Joackim Fagerjord

Personal information
- Full name: Kent Joackim Håkon Fagerjord
- Birth name: Kent Joackim Håkon Åberg
- Date of birth: 22 July 1998 (age 28)
- Height: 1.88 m (6 ft 2 in)
- Position: Midfielder

Team information
- Current team: GAIS
- Number: 7

Youth career
- Kungsbacka IF
- –2014: Onsala BK
- 2015–2017: BK Häcken

Senior career*
- Years: Team / Apps / (Gls)
- 2014: Onsala BK / 9 / (0)
- 2017–2019: Onsala BK / 53 / (11)
- 2020–: GAIS / 127 / (5)

= Joackim Fagerjord =

Swedish footballer (born 1998)

Joackim Fagerjord (born 22 July 1998) is a Swedish footballer who plays as a midfielder for GAIS in Allsvenskan.

==Career==
He started his youth career in Kungsbacka IF and went on to Onsala BK, making his senior debut in 2014 before joining BK Häcken's academy. He won the Gothia Cup with both Onsala and Häcken. He was later rejected by BK Häcken, and returned to Onsala.

Playing for Onsala in Division 2, the fourth tier of Swedish football, Åberg trained with Degerfors IF in the winter of 2018–19 before signing for GAIS after the 2019 season. He knew their assistant manager Fredrik Holmberg. Later, another player joined who knew both Åberg and Holmberg, Gustav Lundgren.

In 2021 Åberg lost several months in the summer/fall to knee surgery. In 2022 he lost the spring and early summer parts of the season, and had to undergo double hip surgery. He came back as a key player in GAIS' promotion from the third tier. His contract was prolonged to the end of 2023.

He underwent surgery again ahead of the 2023 season. The pre-season turned out to be very promising for GAIS and for Åberg, and a contract extension was already being discussed. It was now prolonged until the end of 2026, reportedly as a club like Boluspor showed their interest.

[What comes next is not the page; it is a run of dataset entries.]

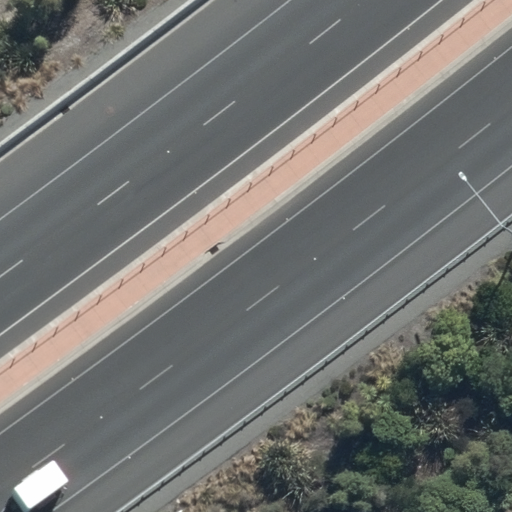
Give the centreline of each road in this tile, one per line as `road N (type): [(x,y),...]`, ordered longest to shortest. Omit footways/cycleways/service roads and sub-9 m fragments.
road 1 (motorway): [(511,108),(0,491)]
road 2 (motorway): [(0,275),(365,0)]
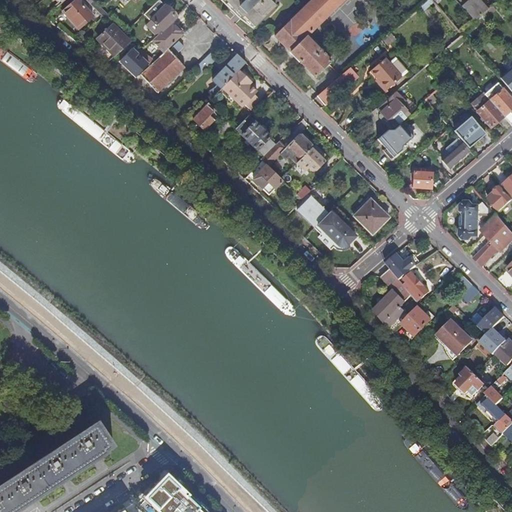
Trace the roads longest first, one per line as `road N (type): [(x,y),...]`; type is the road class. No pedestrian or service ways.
road 1 (residential): [(2,0),(341,291)]
road 2 (residential): [(197,0),(422,220)]
road 3 (residential): [(341,291),(511,491)]
road 4 (tertiary): [(0,300),(171,447)]
road 5 (residential): [(422,220),(511,309)]
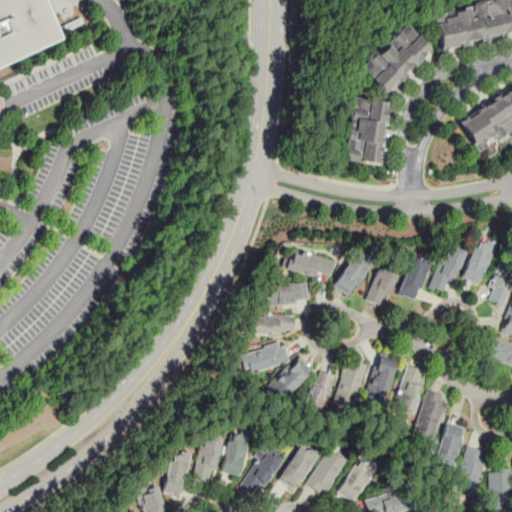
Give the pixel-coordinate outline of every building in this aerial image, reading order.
[(0,0),(0,63),(55,37),(37,0),(0,0)] [(437,50),(511,31),(511,0),(481,0),(428,13),(437,50)] [(403,22),(356,65),(382,94),(429,51),(403,22)] [(475,154),(511,128),(511,85),(455,124),(475,154)] [(339,160),(376,166),(385,102),(348,97),(339,160)] [(457,275),(477,282),(494,242),(474,237),(457,275)] [(449,283),(462,254),(443,246),(426,286),(441,292),(445,282),(449,283)] [(326,280),(330,261),(289,251),(285,271),(326,280)] [(367,264),(351,255),(332,287),(348,296),(367,264)] [(415,300),(426,262),(408,257),(396,295),(415,300)] [(482,299),(498,306),(511,274),(511,266),(499,261),(482,299)] [(363,299),(383,306),(394,272),(375,266),(363,299)] [(263,288),(265,306),(304,301),(302,283),(263,288)] [(511,295),(501,333),(511,335),(511,295)] [(290,318),(251,315),(250,331),(288,335),(290,318)] [(511,367),(511,345),(486,337),(479,356),(511,367)] [(279,344),(244,355),(249,372),(285,361),(279,344)] [(343,358),(362,364),(349,408),(330,401),(343,358)] [(393,364),(376,358),(364,391),(380,397),(393,364)] [(270,386),(284,398),(306,372),(292,360),(270,386)] [(409,415),(420,372),(403,368),(392,410),(409,415)] [(316,371),(330,375),(319,419),(298,412),(307,381),(312,382),(316,371)] [(444,398),(425,392),(410,435),(429,441),(444,398)] [(431,461),(450,467),(463,430),(444,423),(431,461)] [(219,470),(238,474),(245,439),(226,435),(219,470)] [(191,479),(211,482),(218,439),(198,436),(191,479)] [(277,479),(292,490),(314,457),(299,446),(277,479)] [(485,452),(465,446),(453,485),(473,491),(485,452)] [(305,485),(324,495),(344,459),(325,449),(305,485)] [(261,491),(279,461),(260,450),(242,479),(261,491)] [(162,489),(181,491),(186,455),(167,452),(162,489)] [(372,468),(356,459),(336,494),(352,503),(372,468)] [(510,511),(510,469),(486,469),(486,511),(510,511)] [(134,492),(140,511),(160,511),(152,486),(134,492)] [(392,511),(404,508),(398,491),(364,503),(367,511),(392,511)]
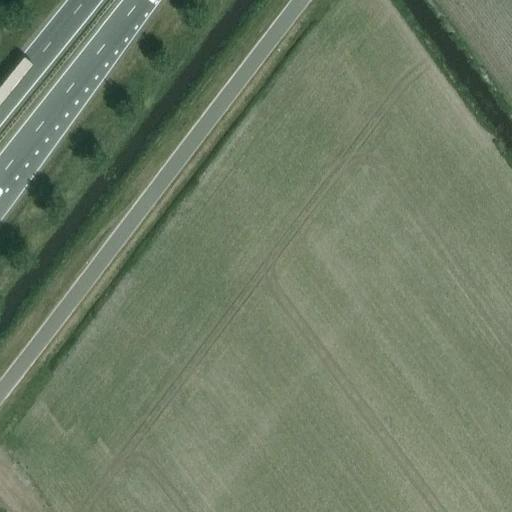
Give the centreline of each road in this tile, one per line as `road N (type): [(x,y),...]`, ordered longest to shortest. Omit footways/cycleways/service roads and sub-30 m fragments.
road 1 (unclassified): [(0,394),(302,0)]
road 2 (trunk): [(0,174),(143,0)]
road 3 (trunk): [(86,0),(0,105)]
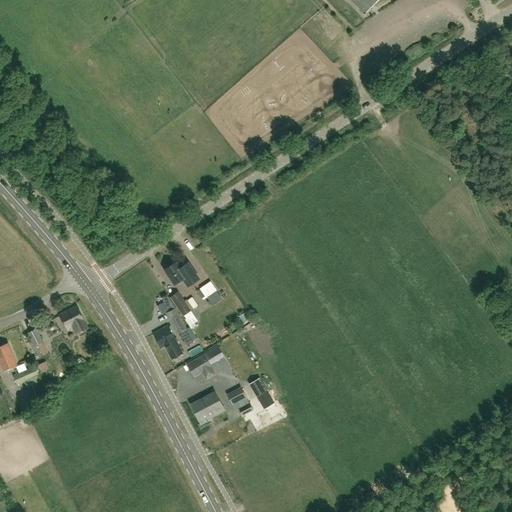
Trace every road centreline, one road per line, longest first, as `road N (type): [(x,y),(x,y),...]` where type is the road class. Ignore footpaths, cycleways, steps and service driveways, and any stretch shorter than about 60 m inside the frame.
road 1 (unclassified): [(87,288),(511,9)]
road 2 (secondary): [(214,511),(87,288)]
road 3 (secondary): [(80,278),(0,183)]
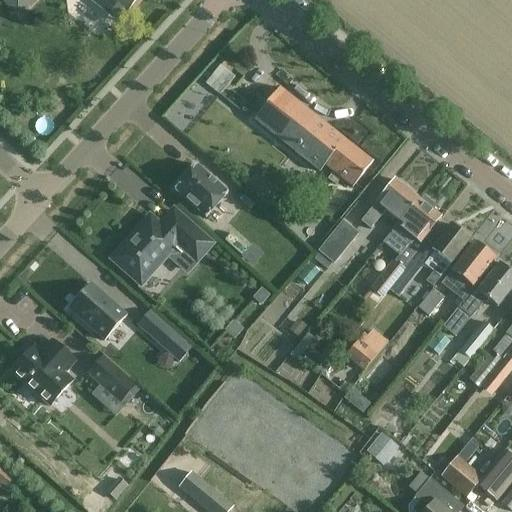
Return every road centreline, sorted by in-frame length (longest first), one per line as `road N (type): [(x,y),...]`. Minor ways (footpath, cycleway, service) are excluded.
road 1 (tertiary): [(263,0),(511,199)]
road 2 (residential): [(222,0),(39,194)]
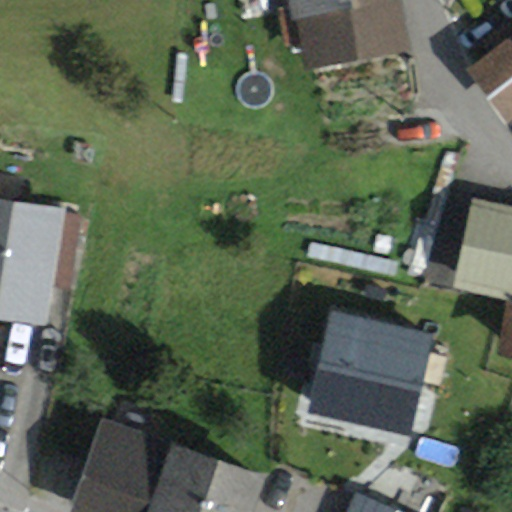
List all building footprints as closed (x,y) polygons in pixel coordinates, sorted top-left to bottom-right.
[(284,0),(301,80),(411,58),(399,0),(284,0)] [(511,36),(464,72),(507,130),(511,126),(511,36)] [(85,216),(0,202),(0,320),(46,327),(52,288),(73,292),(85,216)] [(511,209),(474,202),(454,291),(507,303),(497,359),(511,361),(511,209)] [(440,216),(429,259),(452,265),(463,221),(440,216)] [(432,332),(330,310),(308,412),(410,434),(432,332)] [(252,511),(264,481),(103,424),(71,511),(252,511)] [(304,483),(279,474),(264,511),(440,511),(446,500),(317,450),(304,483)]
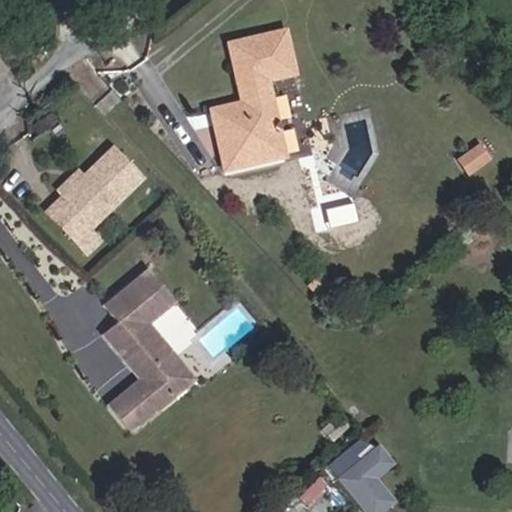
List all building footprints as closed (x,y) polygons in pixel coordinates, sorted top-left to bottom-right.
[(291,30),(230,42),(243,102),(215,108),(230,174),(291,161),(276,84),(305,78),(291,30)] [(471,170),(490,156),(480,141),(461,154),(471,170)] [(104,238),(93,227),(146,176),(113,142),(58,191),(78,211),(66,223),(90,251),(104,238)] [(471,170),(476,175),(494,162),(490,156),(471,170)] [(66,223),(78,211),(58,191),(47,202),(66,223)] [(154,337),(159,332),(185,309),(152,274),(109,313),(124,327),(110,342),(127,361),(130,358),(153,381),(150,384),(119,412),(145,439),(185,402),(160,378),(178,361),(154,337)] [(160,378),(185,402),(208,381),(159,332),(154,337),(178,361),(160,378)] [(150,384),(153,381),(130,358),(127,361),(150,384)] [(292,398),(276,413),(287,424),(302,410),(292,398)] [(378,476),(393,463),(366,432),(327,465),(367,511),(382,511),(398,499),(378,476)]
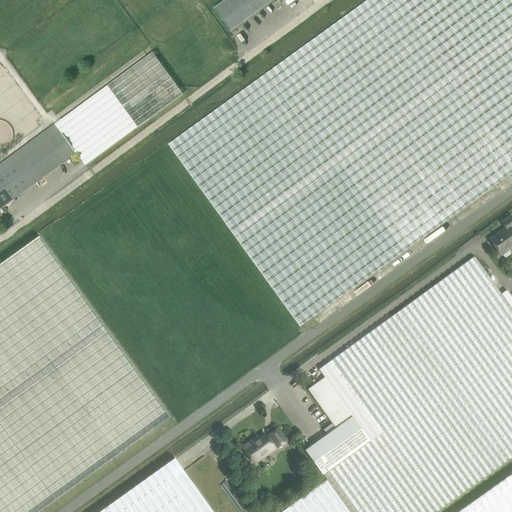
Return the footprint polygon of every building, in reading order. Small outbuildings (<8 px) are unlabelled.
[(511,171),(511,0),(365,0),(167,144),(299,326),(511,171)] [(273,0),(222,0),(213,8),(231,32),(273,0)] [(55,123),(53,124),(75,153),(84,165),(181,94),(151,53),(151,52),(54,123),(55,123)] [(0,208),(75,153),(53,124),(0,163),(0,208)] [(506,229),(490,240),(501,256),(511,248),(511,216),(502,223),(506,229)] [(0,511),(39,511),(171,418),(39,236),(0,264),(0,511)] [(475,257),(319,370),(325,378),(352,416),(370,442),(323,476),(327,480),(349,511),(437,511),(511,458),(511,297),(507,291),(502,295),(475,257)] [(352,416),(325,378),(308,390),(329,418),(336,428),(352,416)] [(321,473),(323,476),(370,442),(352,416),(336,428),(312,445),(305,450),(321,473)] [(329,418),(305,435),(312,445),(336,428),(329,418)] [(279,447),(286,442),(278,429),(270,435),(279,447)] [(254,463),(275,449),(265,435),(254,443),(252,441),(243,447),(254,463)] [(213,511),(175,459),(100,511),(349,511),(327,480),(311,491),(282,511),(213,511)] [(511,511),(511,474),(458,511),(511,511)] [(240,481),(236,483),(241,490),(244,488),(240,481)]
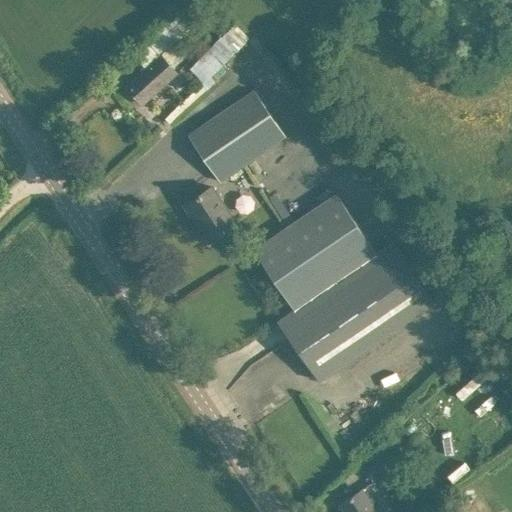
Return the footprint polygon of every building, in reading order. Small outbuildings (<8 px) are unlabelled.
[(168,44),(212,4),(208,0),(181,0),(143,35),(146,39),(159,53),(168,44)] [(249,37),(236,23),(229,30),(189,69),(204,83),(249,37)] [(143,104),(158,90),(177,73),(161,55),(127,86),(143,104)] [(220,181),(286,136),(254,89),(187,134),(220,181)] [(213,239),(229,228),(237,223),(212,186),(185,205),(195,220),(198,218),(213,239)] [(331,198),(271,238),(254,250),(295,309),(278,321),(319,380),(429,306),(388,246),(371,258),(331,198)] [(511,286),(511,267),(483,232),(472,241),(510,288),(511,286)] [(497,366),(491,360),(456,391),(461,398),(497,366)] [(411,437),(364,467),(373,482),(398,466),(397,464),(419,450),(411,437)] [(377,511),(362,489),(341,503),(347,511),(377,511)] [(462,511),(487,511),(477,497),(461,509),(462,511)]
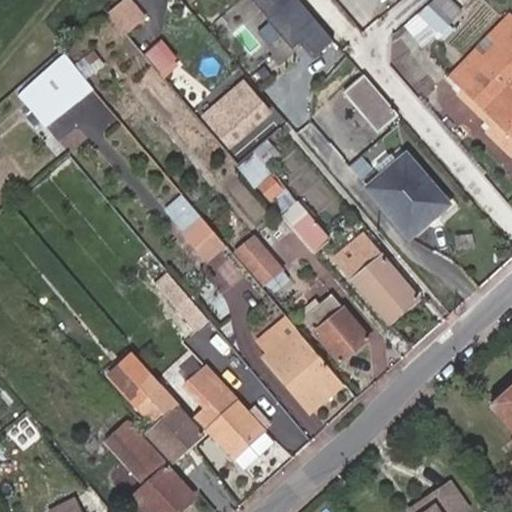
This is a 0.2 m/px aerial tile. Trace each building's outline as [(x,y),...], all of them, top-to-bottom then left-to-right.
[(335,41),(299,0),(254,0),(272,20),(269,22),(294,51),(302,43),(315,59),(335,41)] [(456,24),(433,0),(429,0),(421,9),(445,34),(456,24)] [(118,18),(135,38),(154,23),(137,2),(118,18)] [(468,81),(462,86),(503,130),(511,140),(511,26),(510,25),(506,28),(496,24),(483,37),(497,53),(490,60),(481,51),(459,71),(468,81)] [(163,50),(152,60),(168,79),(179,70),(163,50)] [(94,51),(76,64),(87,77),(104,66),(94,51)] [(69,54),(23,95),(49,127),(98,90),(87,77),(76,64),(69,54)] [(382,140),(406,122),(372,82),(349,102),(382,140)] [(230,144),(269,114),(249,90),(212,120),(230,144)] [(505,156),(511,149),(511,140),(503,130),(492,141),(505,156)] [(446,197),(409,153),(368,187),(413,237),(437,217),(431,210),(446,197)] [(292,197),(276,210),(288,226),(305,213),(292,197)] [(228,250),(187,199),(170,214),(190,238),(212,265),(228,250)] [(336,251),(305,213),(288,226),(320,264),(336,251)] [(258,241),(240,256),(270,292),(287,277),(258,241)] [(422,309),(371,244),(341,267),(393,334),(423,310),(422,309)] [(163,272),(150,283),(192,331),(205,321),(163,272)] [(333,305),(306,326),(343,371),(371,349),(333,305)] [(269,366),(312,419),(344,392),(299,337),(289,324),(261,348),(272,361),(268,365),(269,366)] [(197,419),(212,436),(235,463),(276,428),(258,408),(248,417),(227,393),(209,371),(188,388),(207,411),(197,419)] [(158,428),(148,437),(169,462),(202,434),(168,394),(145,413),(158,428)] [(511,397),(495,411),(511,430),(511,397)] [(188,511),(196,505),(129,426),(108,444),(148,491),(136,502),(144,511),(188,511)] [(471,511),(455,490),(443,499),(424,511),(442,511),(449,507),(452,511),(471,511)] [(201,500),(211,511),(227,511),(229,511),(212,492),(201,500)] [(81,511),(77,503),(58,511),(81,511)]
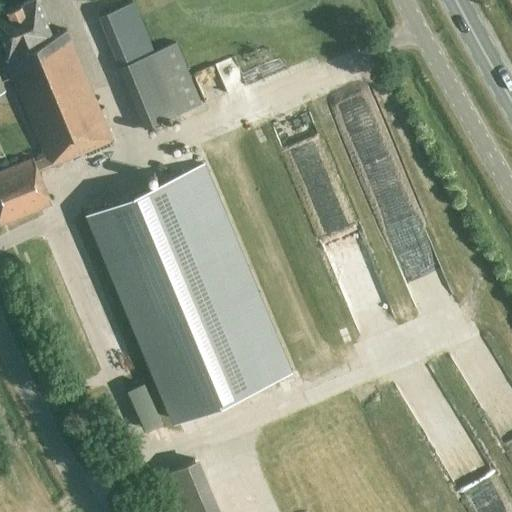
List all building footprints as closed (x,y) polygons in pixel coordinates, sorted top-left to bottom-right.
[(38,170),(63,160),(111,140),(67,32),(52,38),(36,0),(30,0),(0,12),(0,36),(8,56),(4,58),(46,159),(35,163),(33,158),(0,171),(0,225),(52,204),(38,170)] [(98,16),(119,66),(154,52),(133,2),(98,16)] [(154,52),(119,66),(118,67),(144,128),(179,114),(173,99),(195,89),(176,43),(154,52)] [(249,148),(91,212),(178,420),(339,357),(249,148)] [(251,511),(229,443),(187,457),(205,511),(251,511)]
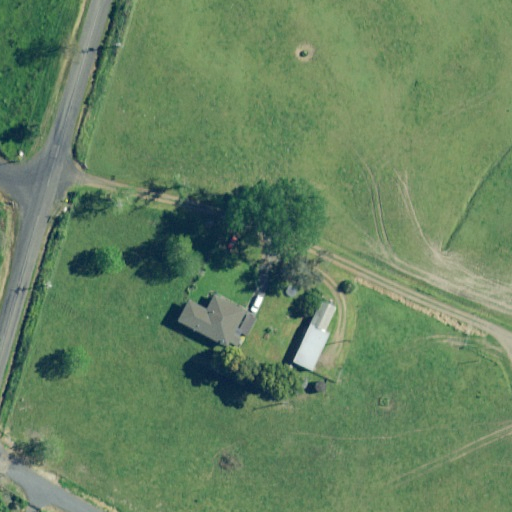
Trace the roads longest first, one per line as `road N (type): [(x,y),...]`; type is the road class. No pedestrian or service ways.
road 1 (tertiary): [(96,0),(45,196)]
road 2 (tertiary): [(45,196),(0,349)]
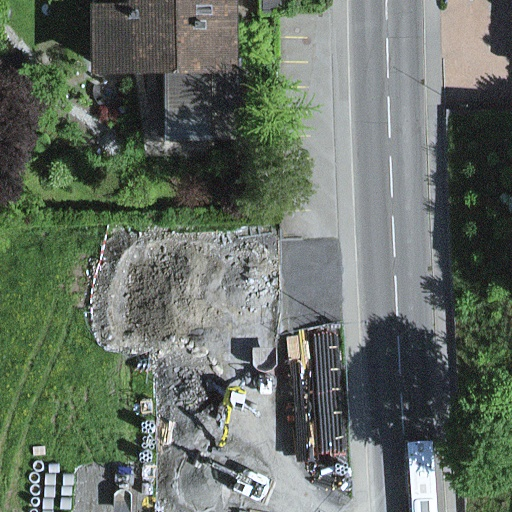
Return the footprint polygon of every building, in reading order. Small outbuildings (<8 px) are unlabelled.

GAIS won promotion to the 2024 Allsvenskan. In their pre-season assessment of the team, Fotbollskanalen wrote: "the main key is the team's hub, Joackim Åberg. The midfielder's linking play, elegant composure and safe passing foot get GAIS' play flowing. That fact becomes extra tangible when the 25-year-old cannot play. The squad lacks a pure alternative to Åberg with similar qualities - which means that his importance only increases". Åberg made his Allsvenskan debut in March 2024 against Brommapojkarna, and played his 100th league match for the club in October 2024. However, in November he was ruled out due to yet another hip surgery.

==Personal life==
In July 2025 he changed his surname to his mother's name, Fagerjord.